My preferred issue to focus on is what this strong aversion to anything that doesn't originate from official channels tells us about the decision-making processes in the higher echelons of the Singapore government.

That the government constantly stresses that labor relations (and other matters by extension) can only be negotiated only within the ambit of official channels indicates that the government:

  1. Cannot handle uncertainty. Our officials are world champions at planning, but are frequently caught flatfooted whenever a situation develops that they failed to anticipate. That’s not to say that other governments do better all the time in unscripted situations, but a tendency to over-plan typically means less of an ability to adapt to a changing situation. The fact that even elections are carefully choreographed affairs is not complimentary of our cabinet ministers. For supposed consummate actors in the rough and tumble world of politics, our ministers are in a word, coddled.
  2. Cannot handle negative media attention. This has to do with point (1) above. Our officials are bad at adapting to dynamic situations.
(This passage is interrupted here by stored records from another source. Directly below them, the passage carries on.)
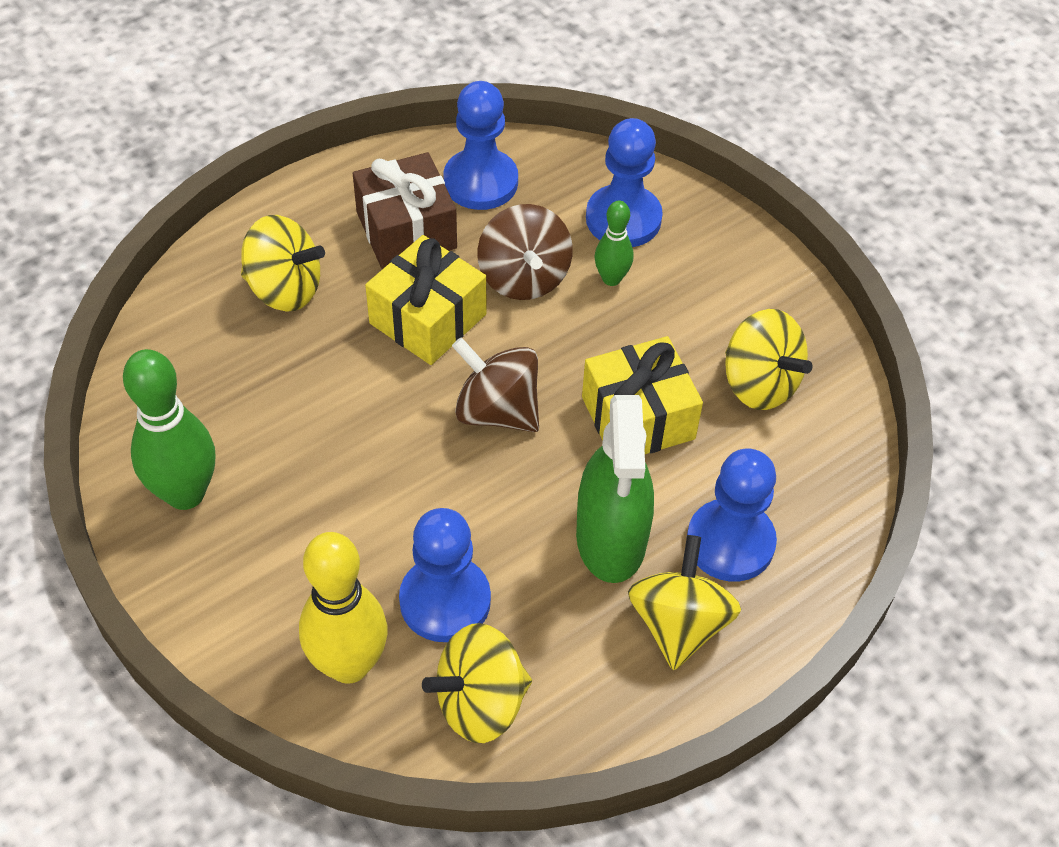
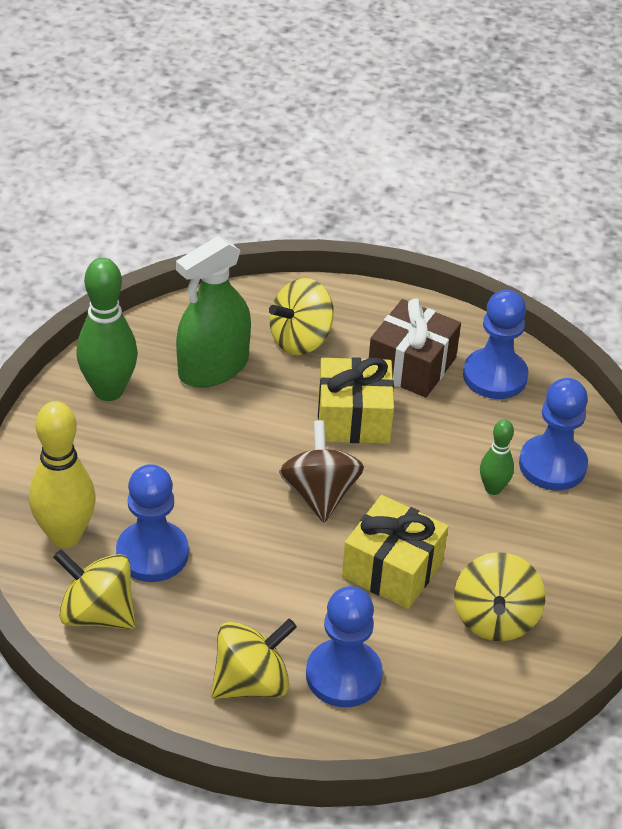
camera: 50 degrees right, 10 degrees down
(284, 289) = (300, 340): yellow spinning top -> yellow spinning top turned 75 degrees clockwise
(524, 277) = (441, 444): brown spinning top -> none
(611, 538) = (282, 609): green spray bottle -> green spray bottle (213, 368)

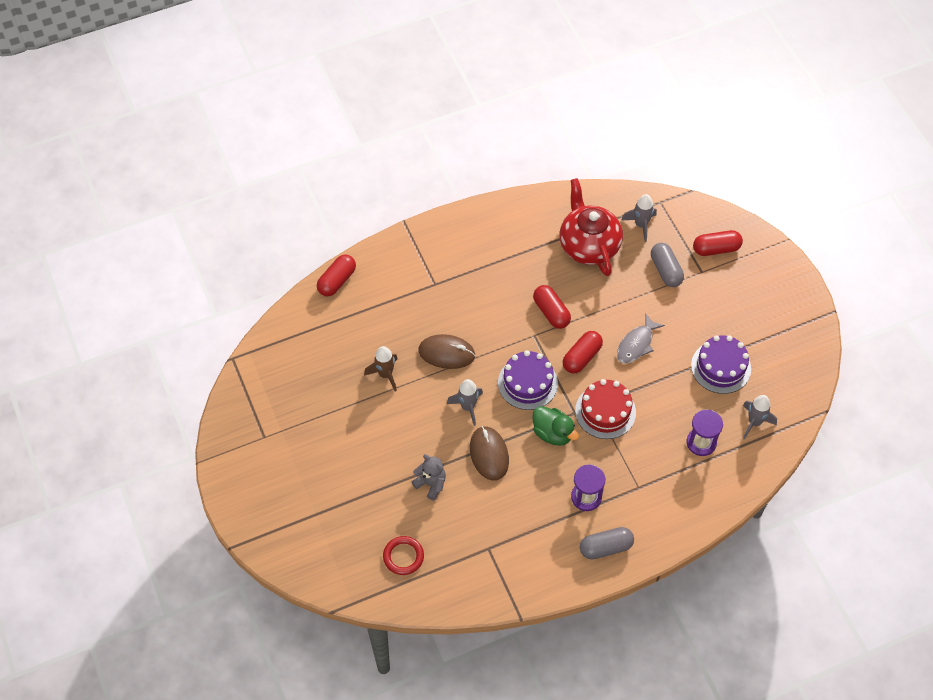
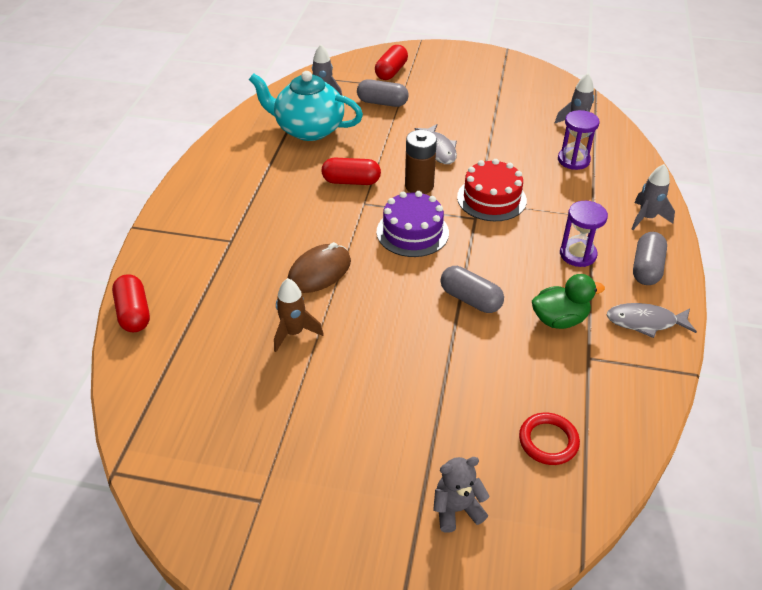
camera: 55 degrees left, 15 degrees down
(431, 484) = (468, 365): grey teddy bear -> grey teddy bear (457, 509)
(468, 407) = (399, 287): grey rocket -> grey rocket (646, 218)
(489, 454) = (470, 299): brown mouse -> grey capsule
(547, 568) = (645, 322): none -> grey fish
(553, 433) = (485, 242): green duck -> green duck (559, 319)
(582, 357) = (419, 186): red capsule -> brown battery
(588, 245) = (308, 129): red teapot -> turquoise teapot
(721, 367) = (506, 117): purple cake -> none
When was the last time we had a minister answer unscripted questions posed to them by an independent journalist or interviewer who had not been warned implicitly or explicitly to go easy on the minister?
  3. Has an attitude that no news is good news.
  4. And that what isn’t surfaced through official channels doesn’t exist and is hence officially NOT A PROBLEM. In other words, the PAP likes to operate within its own personal reality distortion field. Too bad they don’t have the charisma of Steve Jobs as well cuz they sure as hell need it.
Point number 4 above is the most important point. But the other points are related in that the PAP has been so effective at building a safe, controlled political environment for itself that it has started believing in its own propaganda and hence frames its governing decisions accordingly. That's a dangerous place to be, drinking your own Kool-aid.

The upshot of seeing things surfaced only through official channels means tunnel vision, and all the associated bad decision-making that goes with it. And we haven't even brought in the stonewalling that all too often blocks what you can see of the information that floats up through official channels.

Case in point is the recent SMRT strike where unhappiness had in fact been simmering on the ground for months.

The remarkable thing is that considering Singapore is so small, so tightly controlled and with such a precisely defined and controlled government machinery (including the media), that the government still cannot get reliable information and act on it is a severe indictment of its ability to sense-make and come to effective and appropriate decisions.

Who knows what other problems are out there just waiting to explode? All thanks to the reality distortion field associated with the chain of command.

But again, I come to the stupid or evil hypothesis for the PAP, which I can never decide between. Are they really that dense, or are they just plain evil and actually prefer the status quo, which while detrimental to the resilience of our society, benefits themselves and the entrenched power elite.

See Jon Stewart for a more elaborate explanation of the stupid-evil dichotomy.

I am personally more inclined toward the evil hypothesis, but I am also reminded of Hanlon's Razor.